Seattle’s Fred Couples will be one of the headliners at the PGA Tour Championship’s Boeing Classic next week at The Club at Snoqualmie Ridge. (Hyosub Shin / Tribune News Service)

Seattle’s Fred Couples will be one of the headliners at the PGA Tour Championship’s Boeing Classic next week at The Club at Snoqualmie Ridge. (Hyosub Shin / Tribune News Service)

2024 Boeing Classic tees off Aug. 9-11

Seventy-eight professional golfers will compete in Snoqualmie for a $2.2 million purse.

From Aug. 9-11, there will be 78 professional golfers shooting for a $2.2 million purse and Pacific Northwest bragging rights at the 19th-annual Boeing Classic.

Started in 2005, the 54-hole, no-cut PGA Tour Championship event returns to The Club at Snoqualmie Ridge, a 7,264-yard, par 72 private course designed by golf legend Jack Nicklaus.

And, no, there won’t be Scottie Scheffler, Rory McIlroy, Xander Schauffele or Bryson DeChambeau on the course. Rather, it’s the Schefflers and McIlroys as an older vintage.

How does this list sound: Canada’s Stephen Ames, Fiji’s Vijay Singh, Germany’s Bernhard Langer, Scotland’s Colin Montgomerie, Spain’s Miguel Ángel Jiménez and José María Olazábal, South Africa’s Ernie Els and the U.S.’ Jim Furyk and Seattle’s Fred Couples?

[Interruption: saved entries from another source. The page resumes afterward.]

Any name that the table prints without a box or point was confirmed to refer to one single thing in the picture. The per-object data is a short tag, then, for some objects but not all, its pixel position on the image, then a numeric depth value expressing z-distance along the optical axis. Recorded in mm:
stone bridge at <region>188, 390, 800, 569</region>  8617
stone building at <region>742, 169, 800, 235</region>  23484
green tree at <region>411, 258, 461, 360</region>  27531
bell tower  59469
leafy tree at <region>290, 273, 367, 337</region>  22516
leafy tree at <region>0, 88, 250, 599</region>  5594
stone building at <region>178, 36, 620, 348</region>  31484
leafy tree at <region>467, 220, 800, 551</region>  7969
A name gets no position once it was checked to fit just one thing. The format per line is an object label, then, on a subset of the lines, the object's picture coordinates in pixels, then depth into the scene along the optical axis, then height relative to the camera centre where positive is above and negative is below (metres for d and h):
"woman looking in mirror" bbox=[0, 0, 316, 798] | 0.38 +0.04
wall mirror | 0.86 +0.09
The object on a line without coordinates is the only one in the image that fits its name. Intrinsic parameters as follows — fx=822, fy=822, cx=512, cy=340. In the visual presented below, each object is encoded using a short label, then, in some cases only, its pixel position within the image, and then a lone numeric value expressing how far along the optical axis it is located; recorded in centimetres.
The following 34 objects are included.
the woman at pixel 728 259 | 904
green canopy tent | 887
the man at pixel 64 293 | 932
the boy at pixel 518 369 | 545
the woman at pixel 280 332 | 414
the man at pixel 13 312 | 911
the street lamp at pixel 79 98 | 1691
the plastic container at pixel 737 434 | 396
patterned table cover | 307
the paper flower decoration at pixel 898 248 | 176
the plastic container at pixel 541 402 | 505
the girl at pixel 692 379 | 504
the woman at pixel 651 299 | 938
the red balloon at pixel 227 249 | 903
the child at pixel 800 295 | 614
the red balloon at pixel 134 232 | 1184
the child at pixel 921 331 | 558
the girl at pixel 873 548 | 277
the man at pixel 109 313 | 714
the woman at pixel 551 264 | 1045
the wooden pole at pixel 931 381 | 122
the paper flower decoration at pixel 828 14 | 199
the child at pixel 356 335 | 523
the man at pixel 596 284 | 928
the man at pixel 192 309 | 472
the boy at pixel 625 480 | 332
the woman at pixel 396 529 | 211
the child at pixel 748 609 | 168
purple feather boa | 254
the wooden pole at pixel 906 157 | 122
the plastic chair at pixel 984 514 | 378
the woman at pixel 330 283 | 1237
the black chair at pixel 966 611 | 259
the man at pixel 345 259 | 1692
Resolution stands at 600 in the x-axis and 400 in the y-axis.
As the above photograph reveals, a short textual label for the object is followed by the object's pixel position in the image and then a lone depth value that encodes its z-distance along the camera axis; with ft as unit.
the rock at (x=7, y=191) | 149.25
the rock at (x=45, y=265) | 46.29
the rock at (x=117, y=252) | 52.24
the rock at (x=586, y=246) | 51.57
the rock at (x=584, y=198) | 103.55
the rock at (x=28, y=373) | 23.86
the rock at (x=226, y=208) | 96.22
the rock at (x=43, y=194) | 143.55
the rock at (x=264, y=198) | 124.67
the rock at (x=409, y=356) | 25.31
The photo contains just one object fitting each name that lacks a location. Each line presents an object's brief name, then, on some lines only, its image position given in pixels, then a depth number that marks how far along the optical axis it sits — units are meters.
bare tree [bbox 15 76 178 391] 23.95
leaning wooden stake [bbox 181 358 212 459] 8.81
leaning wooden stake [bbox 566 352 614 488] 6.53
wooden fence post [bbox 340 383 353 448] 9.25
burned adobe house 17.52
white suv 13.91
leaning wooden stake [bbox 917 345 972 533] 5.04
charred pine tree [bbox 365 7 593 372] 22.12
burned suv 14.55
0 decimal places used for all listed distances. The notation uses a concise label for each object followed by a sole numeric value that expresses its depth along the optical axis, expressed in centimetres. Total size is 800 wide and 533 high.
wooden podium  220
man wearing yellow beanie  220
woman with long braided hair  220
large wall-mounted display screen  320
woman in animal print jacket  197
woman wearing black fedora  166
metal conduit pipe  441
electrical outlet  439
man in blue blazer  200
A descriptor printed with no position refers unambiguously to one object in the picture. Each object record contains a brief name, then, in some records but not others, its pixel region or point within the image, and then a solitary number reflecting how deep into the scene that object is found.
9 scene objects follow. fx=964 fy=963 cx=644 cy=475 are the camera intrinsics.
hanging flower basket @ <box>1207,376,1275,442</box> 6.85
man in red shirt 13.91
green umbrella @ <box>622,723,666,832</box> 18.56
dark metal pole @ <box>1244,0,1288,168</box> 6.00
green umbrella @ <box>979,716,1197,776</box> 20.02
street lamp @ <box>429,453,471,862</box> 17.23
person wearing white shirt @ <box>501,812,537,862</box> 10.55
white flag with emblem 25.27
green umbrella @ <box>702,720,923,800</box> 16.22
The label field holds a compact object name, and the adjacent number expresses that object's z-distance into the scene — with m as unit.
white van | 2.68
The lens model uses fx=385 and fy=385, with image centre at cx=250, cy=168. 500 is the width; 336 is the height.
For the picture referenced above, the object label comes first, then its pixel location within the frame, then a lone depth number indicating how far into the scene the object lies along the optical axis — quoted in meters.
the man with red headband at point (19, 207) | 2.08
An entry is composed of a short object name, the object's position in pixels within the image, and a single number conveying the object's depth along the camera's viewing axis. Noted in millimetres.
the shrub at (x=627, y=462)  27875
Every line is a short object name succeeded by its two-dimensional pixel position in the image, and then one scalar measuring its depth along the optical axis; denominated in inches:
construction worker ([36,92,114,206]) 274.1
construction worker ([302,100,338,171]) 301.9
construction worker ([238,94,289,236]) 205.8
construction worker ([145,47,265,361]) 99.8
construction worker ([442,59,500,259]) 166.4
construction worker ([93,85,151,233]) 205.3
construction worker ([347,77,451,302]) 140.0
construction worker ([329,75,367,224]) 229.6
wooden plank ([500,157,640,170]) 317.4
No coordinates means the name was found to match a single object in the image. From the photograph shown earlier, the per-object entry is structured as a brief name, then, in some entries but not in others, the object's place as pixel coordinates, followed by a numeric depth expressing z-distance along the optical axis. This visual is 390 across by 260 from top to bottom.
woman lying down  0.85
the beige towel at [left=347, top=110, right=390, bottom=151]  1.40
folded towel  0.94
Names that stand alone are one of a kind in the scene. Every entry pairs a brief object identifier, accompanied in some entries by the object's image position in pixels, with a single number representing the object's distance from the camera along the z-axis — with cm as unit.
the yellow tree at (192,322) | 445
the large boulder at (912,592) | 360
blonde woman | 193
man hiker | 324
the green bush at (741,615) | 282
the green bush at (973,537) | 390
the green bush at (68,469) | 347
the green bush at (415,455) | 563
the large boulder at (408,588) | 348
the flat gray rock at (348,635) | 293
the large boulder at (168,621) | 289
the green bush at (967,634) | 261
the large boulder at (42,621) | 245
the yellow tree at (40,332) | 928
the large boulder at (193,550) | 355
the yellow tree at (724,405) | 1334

The Boeing Classic is one of several tournaments in the PGA Tour Champions series, which is the senior version of the PGA Tour for players 50 years old and older. But while the Langers and Furyks of the world may not produce the same driver speeds and distances as the kids, they have legendary status, which will never diminish.

Ames, 60, returns to Snoqualmie to defend his title after shooting a tournament record 19-under par 197 last year, topping runner-up and 2022 Boeing Classic champion Jiménez (-12) and 2024 Senior British Open champion and 2023 Boeing Classic third-place finisher K.J. Choi (-10).

Langer was a Boeing Classic champion in 2010 and 2016, runner-up in 2015 and finished tied for fifth (-8) last year.

A local fan favorite, Couples, 64, has never won his home tournament, but he’s finished near the upper third the past three years. His first Boeing Classic was in 2010, and since then his best results have been third: 2010, 2013, 2015 and 2019.

Tournament festivities and practice rounds begin Monday with the first round next Friday.

Ticket prices are $20 (single day pass), $40 (three-day tournament pass) and $60 (weekly pass). Children 14 and under, and all active and retired military personnel and their families receive free admission.